- _Do this_:
Lay out every line below, from the one containing "scientific name: Glyphotaelius pellucidus" down through the one containing "class: Agaricomycetes", as a Markdown table with the columns Number and Line. Number the lines in order, and leave out any blank lines.
#####
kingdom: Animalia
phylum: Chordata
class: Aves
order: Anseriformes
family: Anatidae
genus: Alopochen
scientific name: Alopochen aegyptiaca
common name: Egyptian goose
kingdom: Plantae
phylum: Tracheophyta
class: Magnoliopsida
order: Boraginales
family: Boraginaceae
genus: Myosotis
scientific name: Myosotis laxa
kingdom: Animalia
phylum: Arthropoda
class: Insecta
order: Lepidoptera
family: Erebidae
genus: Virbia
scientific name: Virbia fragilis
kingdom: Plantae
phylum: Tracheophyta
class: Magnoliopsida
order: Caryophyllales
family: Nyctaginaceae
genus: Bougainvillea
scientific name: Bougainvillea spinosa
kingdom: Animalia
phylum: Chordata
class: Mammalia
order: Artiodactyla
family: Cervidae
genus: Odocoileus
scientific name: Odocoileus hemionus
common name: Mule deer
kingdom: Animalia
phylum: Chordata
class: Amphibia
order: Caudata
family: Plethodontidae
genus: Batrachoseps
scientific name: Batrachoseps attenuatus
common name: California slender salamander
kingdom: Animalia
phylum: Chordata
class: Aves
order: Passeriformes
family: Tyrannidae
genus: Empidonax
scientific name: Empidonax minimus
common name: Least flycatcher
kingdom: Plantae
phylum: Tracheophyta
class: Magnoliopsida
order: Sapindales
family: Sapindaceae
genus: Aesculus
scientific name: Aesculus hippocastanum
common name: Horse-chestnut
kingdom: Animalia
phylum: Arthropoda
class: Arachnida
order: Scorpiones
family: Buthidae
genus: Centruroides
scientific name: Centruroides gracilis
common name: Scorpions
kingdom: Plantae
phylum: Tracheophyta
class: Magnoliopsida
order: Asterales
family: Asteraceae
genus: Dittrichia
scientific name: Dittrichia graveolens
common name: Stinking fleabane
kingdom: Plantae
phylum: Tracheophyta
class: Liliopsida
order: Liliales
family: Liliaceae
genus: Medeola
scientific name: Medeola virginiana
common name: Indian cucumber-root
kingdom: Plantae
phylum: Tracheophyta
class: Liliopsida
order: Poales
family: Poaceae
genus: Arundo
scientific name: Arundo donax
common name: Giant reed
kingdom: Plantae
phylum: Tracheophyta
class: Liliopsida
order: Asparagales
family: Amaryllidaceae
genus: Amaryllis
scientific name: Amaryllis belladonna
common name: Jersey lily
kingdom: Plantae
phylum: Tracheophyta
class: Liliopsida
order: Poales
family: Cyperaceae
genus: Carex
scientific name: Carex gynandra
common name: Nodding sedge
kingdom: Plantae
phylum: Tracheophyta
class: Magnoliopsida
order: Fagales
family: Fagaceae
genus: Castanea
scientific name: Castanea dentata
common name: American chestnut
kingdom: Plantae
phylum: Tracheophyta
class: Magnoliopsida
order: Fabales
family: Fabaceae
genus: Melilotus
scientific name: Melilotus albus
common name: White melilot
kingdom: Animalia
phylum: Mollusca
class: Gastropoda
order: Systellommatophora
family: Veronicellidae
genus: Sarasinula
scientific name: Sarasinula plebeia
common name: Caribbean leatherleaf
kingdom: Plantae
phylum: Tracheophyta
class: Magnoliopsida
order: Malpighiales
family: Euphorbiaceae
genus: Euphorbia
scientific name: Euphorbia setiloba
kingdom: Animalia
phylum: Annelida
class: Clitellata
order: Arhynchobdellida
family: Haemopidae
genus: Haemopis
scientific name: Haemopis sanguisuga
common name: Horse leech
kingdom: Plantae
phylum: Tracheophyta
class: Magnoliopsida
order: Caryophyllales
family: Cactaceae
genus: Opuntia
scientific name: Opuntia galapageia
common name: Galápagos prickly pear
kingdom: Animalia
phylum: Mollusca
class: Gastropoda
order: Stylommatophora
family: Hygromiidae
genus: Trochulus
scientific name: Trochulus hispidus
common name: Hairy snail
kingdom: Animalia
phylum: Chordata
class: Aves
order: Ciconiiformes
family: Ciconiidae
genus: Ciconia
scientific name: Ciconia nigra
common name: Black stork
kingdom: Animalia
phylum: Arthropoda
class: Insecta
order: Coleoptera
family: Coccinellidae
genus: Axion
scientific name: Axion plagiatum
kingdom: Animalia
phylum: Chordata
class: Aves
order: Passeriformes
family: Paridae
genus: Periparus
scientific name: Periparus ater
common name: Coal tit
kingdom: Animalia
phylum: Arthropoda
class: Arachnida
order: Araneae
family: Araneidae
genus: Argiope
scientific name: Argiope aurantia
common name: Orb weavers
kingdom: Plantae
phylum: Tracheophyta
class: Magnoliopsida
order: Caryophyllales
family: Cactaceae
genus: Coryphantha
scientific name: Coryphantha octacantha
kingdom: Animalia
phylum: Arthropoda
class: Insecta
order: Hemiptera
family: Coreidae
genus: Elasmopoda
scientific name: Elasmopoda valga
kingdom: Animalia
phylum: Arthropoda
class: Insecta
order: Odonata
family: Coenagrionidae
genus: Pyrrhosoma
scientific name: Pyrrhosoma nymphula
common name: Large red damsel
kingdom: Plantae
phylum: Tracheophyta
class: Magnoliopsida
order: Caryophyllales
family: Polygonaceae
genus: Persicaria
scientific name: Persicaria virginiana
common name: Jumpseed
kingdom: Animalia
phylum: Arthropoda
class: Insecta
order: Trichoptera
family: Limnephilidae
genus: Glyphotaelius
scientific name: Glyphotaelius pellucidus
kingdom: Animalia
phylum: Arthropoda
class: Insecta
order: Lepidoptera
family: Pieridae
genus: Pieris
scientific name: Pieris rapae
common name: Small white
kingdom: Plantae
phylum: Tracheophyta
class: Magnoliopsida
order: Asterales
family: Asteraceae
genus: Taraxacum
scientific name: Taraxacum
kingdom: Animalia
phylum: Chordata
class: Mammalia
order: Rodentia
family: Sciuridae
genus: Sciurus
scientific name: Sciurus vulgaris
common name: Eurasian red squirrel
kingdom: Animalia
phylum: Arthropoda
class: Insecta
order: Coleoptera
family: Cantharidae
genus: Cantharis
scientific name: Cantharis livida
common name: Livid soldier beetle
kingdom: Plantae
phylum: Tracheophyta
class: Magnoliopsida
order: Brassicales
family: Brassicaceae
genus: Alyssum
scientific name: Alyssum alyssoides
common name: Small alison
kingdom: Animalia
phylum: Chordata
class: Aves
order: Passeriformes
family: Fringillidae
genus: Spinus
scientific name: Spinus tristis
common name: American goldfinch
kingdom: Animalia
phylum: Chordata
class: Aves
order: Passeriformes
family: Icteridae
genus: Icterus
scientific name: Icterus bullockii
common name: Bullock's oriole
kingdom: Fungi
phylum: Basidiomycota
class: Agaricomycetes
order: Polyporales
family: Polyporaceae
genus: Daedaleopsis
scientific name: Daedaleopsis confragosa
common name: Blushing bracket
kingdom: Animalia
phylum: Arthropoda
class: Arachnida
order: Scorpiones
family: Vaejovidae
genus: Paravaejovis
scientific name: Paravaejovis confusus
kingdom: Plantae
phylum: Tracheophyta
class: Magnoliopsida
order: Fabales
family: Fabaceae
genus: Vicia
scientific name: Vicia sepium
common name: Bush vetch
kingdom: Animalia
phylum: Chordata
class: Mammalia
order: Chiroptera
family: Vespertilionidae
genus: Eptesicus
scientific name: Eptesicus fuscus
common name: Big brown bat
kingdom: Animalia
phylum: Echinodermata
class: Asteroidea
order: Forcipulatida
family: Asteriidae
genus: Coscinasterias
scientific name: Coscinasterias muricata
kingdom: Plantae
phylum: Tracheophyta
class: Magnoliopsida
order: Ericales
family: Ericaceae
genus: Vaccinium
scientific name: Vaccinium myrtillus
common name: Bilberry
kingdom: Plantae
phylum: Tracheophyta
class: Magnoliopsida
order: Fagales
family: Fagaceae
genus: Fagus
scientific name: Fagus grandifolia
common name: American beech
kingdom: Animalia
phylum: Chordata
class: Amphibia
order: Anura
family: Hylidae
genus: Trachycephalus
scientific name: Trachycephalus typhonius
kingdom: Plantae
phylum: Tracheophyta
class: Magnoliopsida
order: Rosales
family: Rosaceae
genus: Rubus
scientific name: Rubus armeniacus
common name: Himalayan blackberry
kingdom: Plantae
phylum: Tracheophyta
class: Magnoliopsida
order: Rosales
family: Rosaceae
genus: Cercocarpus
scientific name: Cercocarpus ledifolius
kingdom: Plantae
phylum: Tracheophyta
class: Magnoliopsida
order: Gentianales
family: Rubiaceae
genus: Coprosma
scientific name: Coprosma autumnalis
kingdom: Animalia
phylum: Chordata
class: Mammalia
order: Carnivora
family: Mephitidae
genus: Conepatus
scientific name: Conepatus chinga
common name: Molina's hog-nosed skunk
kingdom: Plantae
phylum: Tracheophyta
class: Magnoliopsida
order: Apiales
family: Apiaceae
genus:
#####
- _Solution_:
| Number | Line |
|---|---|
| 1 | scientific name: Glyphotaelius pellucidus |
| 2 | kingdom: Animalia |
| 3 | phylum: Arthropoda |
| 4 | class: Insecta |
| 5 | order: Lepidoptera |
| 6 | family: Pieridae |
| 7 | genus: Pieris |
| 8 | scientific name: Pieris rapae |
| 9 | common name: Small white |
| 10 | kingdom: Plantae |
| 11 | phylum: Tracheophyta |
| 12 | class: Magnoliopsida |
| 13 | order: Asterales |
| 14 | family: Asteraceae |
| 15 | genus: Taraxacum |
| 16 | scientific name: Taraxacum |
| 17 | kingdom: Animalia |
| 18 | phylum: Chordata |
| 19 | class: Mammalia |
| 20 | order: Rodentia |
| 21 | family: Sciuridae |
| 22 | genus: Sciurus |
| 23 | scientific name: Sciurus vulgaris |
| 24 | common name: Eurasian red squirrel |
| 25 | kingdom: Animalia |
| 26 | phylum: Arthropoda |
| 27 | class: Insecta |
| 28 | order: Coleoptera |
| 29 | family: Cantharidae |
| 30 | genus: Cantharis |
| 31 | scientific name: Cantharis livida |
| 32 | common name: Livid soldier beetle |
| 33 | kingdom: Plantae |
| 34 | phylum: Tracheophyta |
| 35 | class: Magnoliopsida |
| 36 | order: Brassicales |
| 37 | family: Brassicaceae |
| 38 | genus: Alyssum |
| 39 | scientific name: Alyssum alyssoides |
| 40 | common name: Small alison |
| 41 | kingdom: Animalia |
| 42 | phylum: Chordata |
| 43 | class: Aves |
| 44 | order: Passeriformes |
| 45 | family: Fringillidae |
| 46 | genus: Spinus |
| 47 | scientific name: Spinus tristis |
| 48 | common name: American goldfinch |
| 49 | kingdom: Animalia |
| 50 | phylum: Chordata |
| 51 | class: Aves |
| 52 | order: Passeriformes |
| 53 | family: Icteridae |
| 54 | genus: Icterus |
| 55 | scientific name: Icterus bullockii |
| 56 | common name: Bullock's oriole |
| 57 | kingdom: Fungi |
| 58 | phylum: Basidiomycota |
| 59 | class: Agaricomycetes |